According to Simon On The Streets director Clive Sandle, there are anything between 50 to 100 people who don't have anywhere to sleep at night in Leeds.
The organisation has been operating in Leeds for 11 years and offers help and support to rough sleepers, with an outreach-based service that provides a soup run, breakfast club, a peer support group and an intensive programme of support for people who are difficult to reach and have fallen through the net of other services.
As part of a sponsored sleep out to raise money and awareness of the organisation's work last night, we met Paul, a former rough sleeper in Leeds and reformed drug addict.
Hitting rock bottom
Just how had Paul - and many others like him - hit rock bottom?
He said he had held a responsible job but family problems had been getting on top of him. One night a 'friend' had offered him some heroine - and the downward spiral started from there. He lost his job and his family - and ultimately seven years of his life was spent, on and off, being a rough sleeper in Leeds.
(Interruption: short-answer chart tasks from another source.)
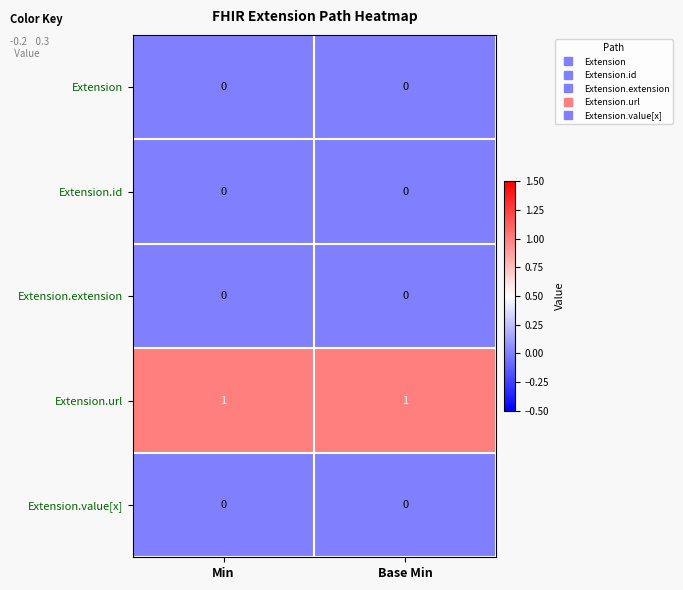

True or false: Extension.id has a value of 0 at Base Min.

True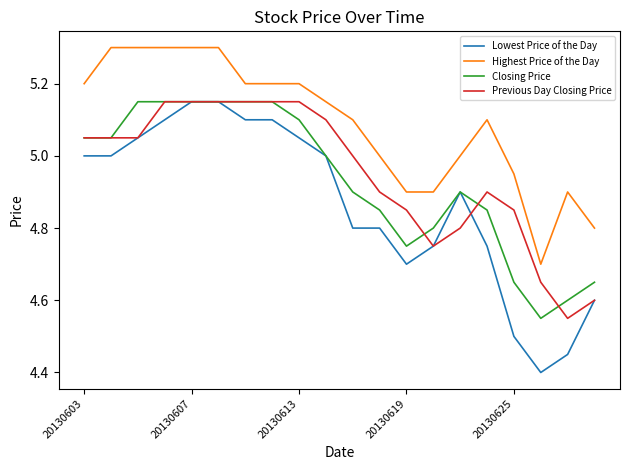

Which series has the widest spread of values?

Lowest Price of the Day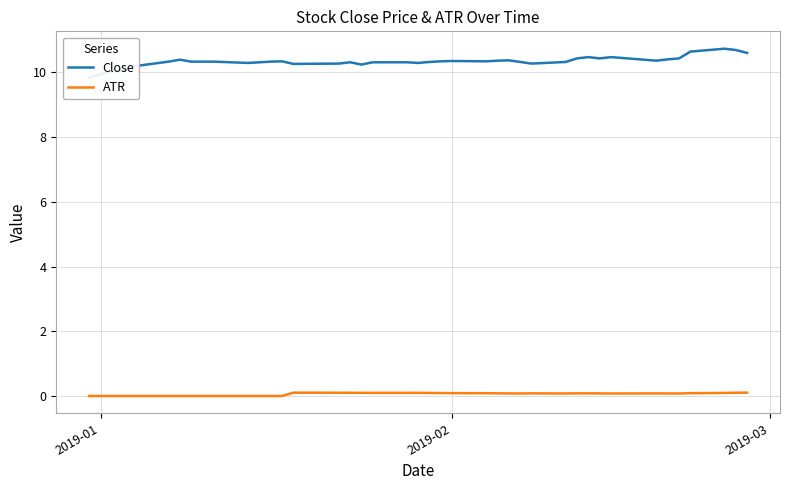

What is the highest value of the Close series?

10.7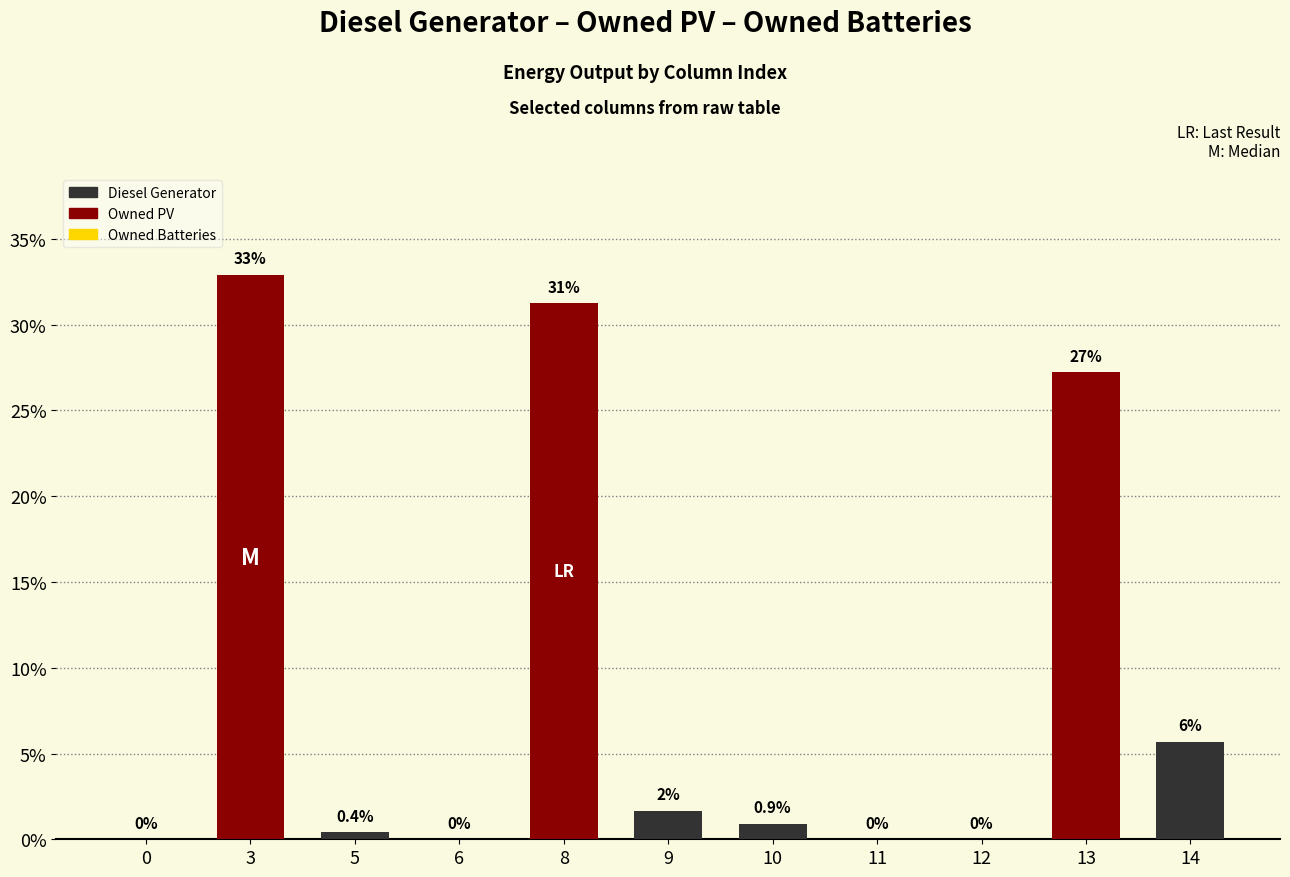

Which has a higher value, 0 or 3?

3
Paul described the experience of being a homeless drug addict as being like Groundhog Day. He said:
"Every day was the same - you'd go out on the streets, make enough money to buy your fix in Ebor Gardens or Chapeltown, then go back into the city centre and try raise more money. You just couldn't break out of the cycle.
"You have got to get to the point where you can't fall any lower and where you say enough is enough."
Worst day on the streets
Paul - who said one of his favourite haunts used to be a fire escape at the back of a city centre pub, described one of his worst days on the streets as when he was arrested by the police under the Vagrancy Act. He said:
"Being arrested means you spend half a day in a police station having your fingerprints taken and stuff. That's half a day when you're not making money to pay for your fix. Your body's screaming out for the drugs by the time you've gotten out.
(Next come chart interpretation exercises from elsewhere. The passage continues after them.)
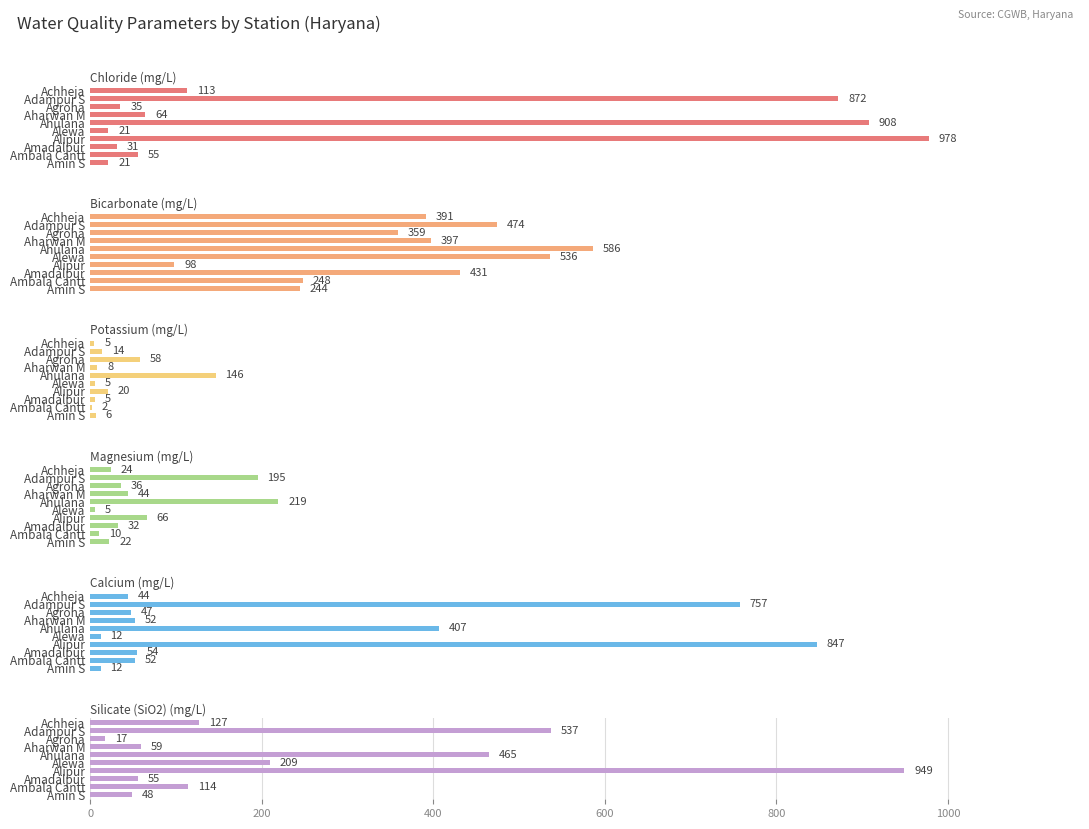

What is the value of the Calcium (mg/L) bar at the 3rd from the left?

47.0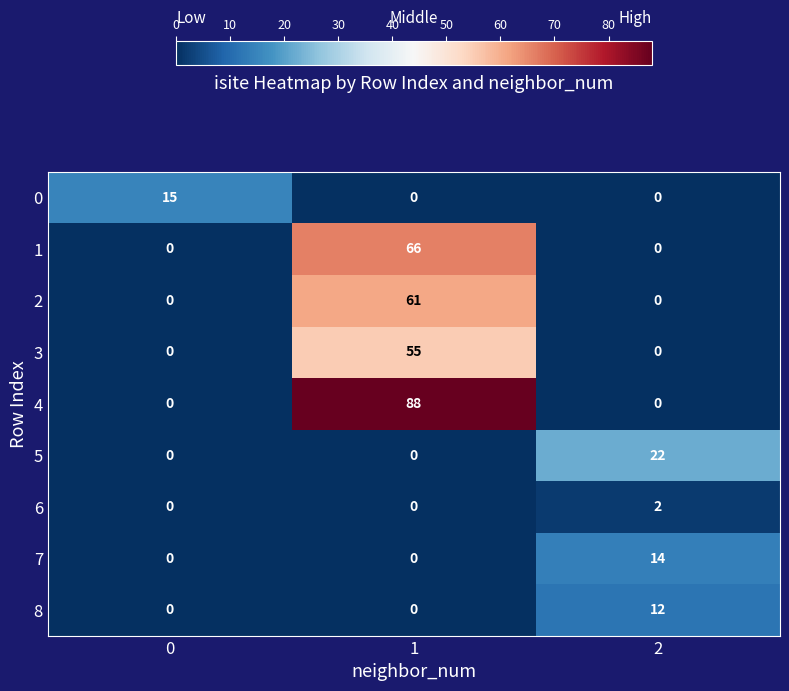

Reading right to left, transcribe all the data shown in this chart.

0: 0	0	15
1: 0	66	0
2: 0	61	0
3: 0	55	0
4: 0	88	0
5: 22	0	0
6: 2	0	0
7: 14	0	0
8: 12	0	0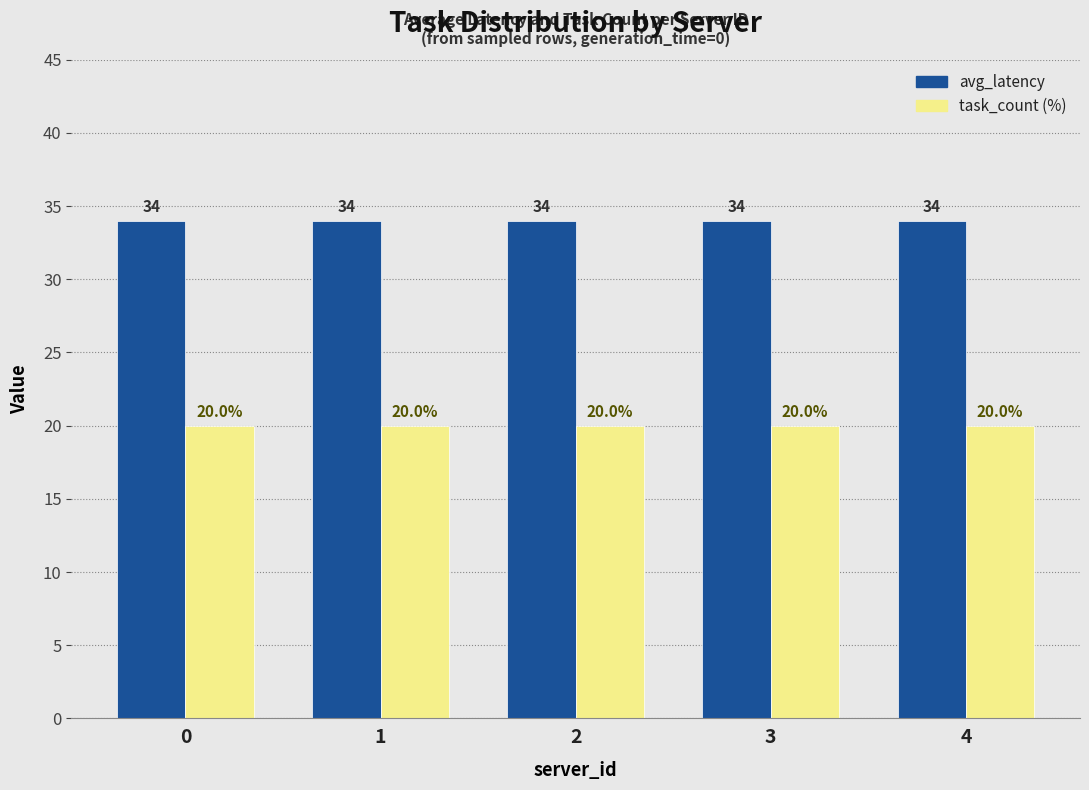

Reading left to right, extract all data points from this chart.

avg_latency: 0=34	1=34	2=34	3=34	4=34
task_count (%): 0=20	1=20	2=20	3=20	4=20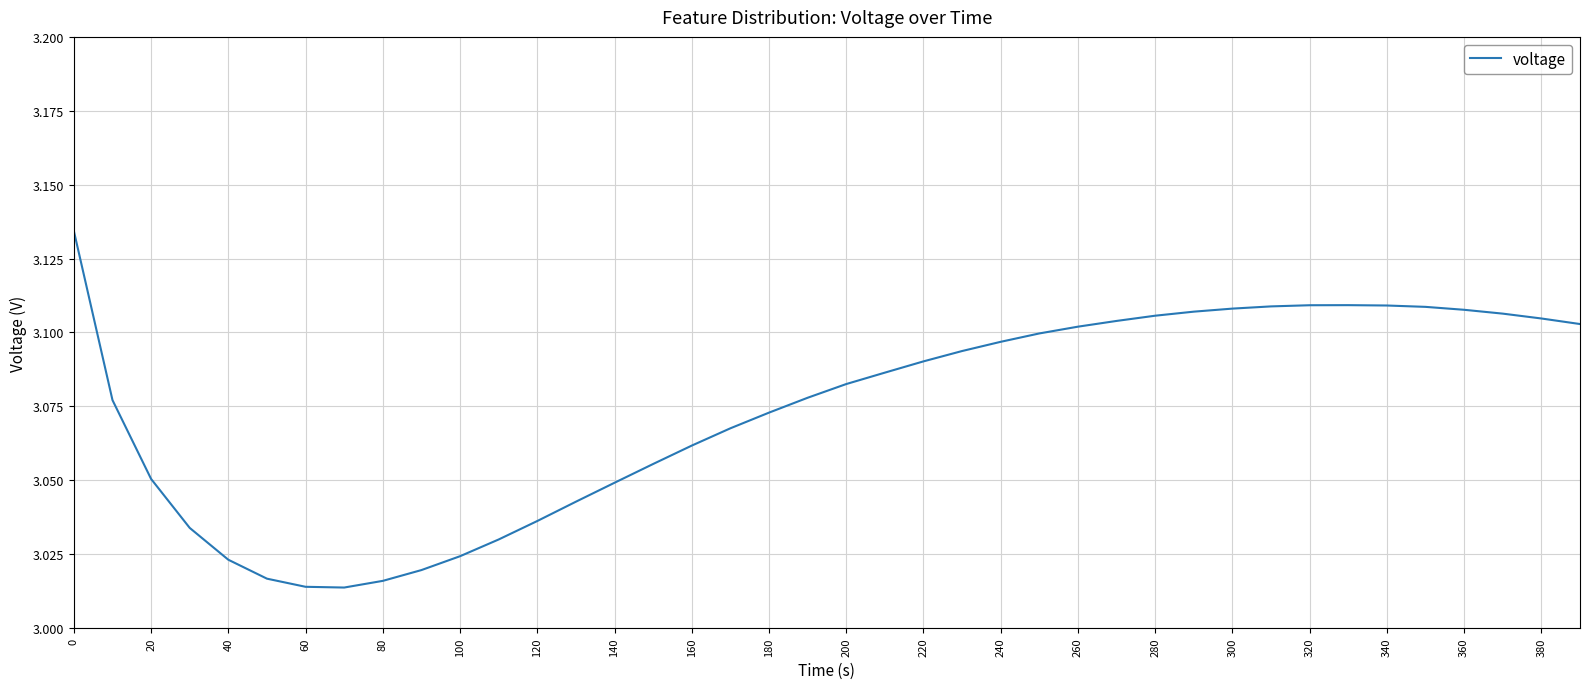

What is the ratio of the value at 160 to the value at 80?

1.0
"My worst day being arrested in the morning, only getting out at 4.30pm in the afternoon, getting soaking wet out on the street, not getting enough cash for my fix and then finding that someone had stolen my blanket and duvet back where I was sleeping rough in Saxton Gardens. I spent the night freezing cold with no duvet, I was soaking wet and my body was screaming out for drugs."
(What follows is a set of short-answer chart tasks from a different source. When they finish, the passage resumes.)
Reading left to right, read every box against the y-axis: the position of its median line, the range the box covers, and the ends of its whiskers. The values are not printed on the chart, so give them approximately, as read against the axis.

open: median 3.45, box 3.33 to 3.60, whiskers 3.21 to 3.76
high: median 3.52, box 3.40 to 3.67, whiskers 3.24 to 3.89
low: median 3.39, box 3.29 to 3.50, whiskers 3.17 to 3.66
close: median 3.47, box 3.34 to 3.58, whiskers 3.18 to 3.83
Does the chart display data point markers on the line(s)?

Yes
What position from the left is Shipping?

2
Paul said one of the most important things for homeless people was finding a safe place to bed down for the night, away from where they could be arrested in the city centre under the Vagrancy Act and away from where they could be attacked or mugged.
He said that at the peak of his drug habit he could spend at least £30 a day on cocaine. He added that beggars could make £80, but that went up at Christmas time, and that he once made £380 on Christmas Eve.
Paul added:
"Simon On The Streets changed me. Without them I wouldn't be here now. I'm now back with my family and I am happy."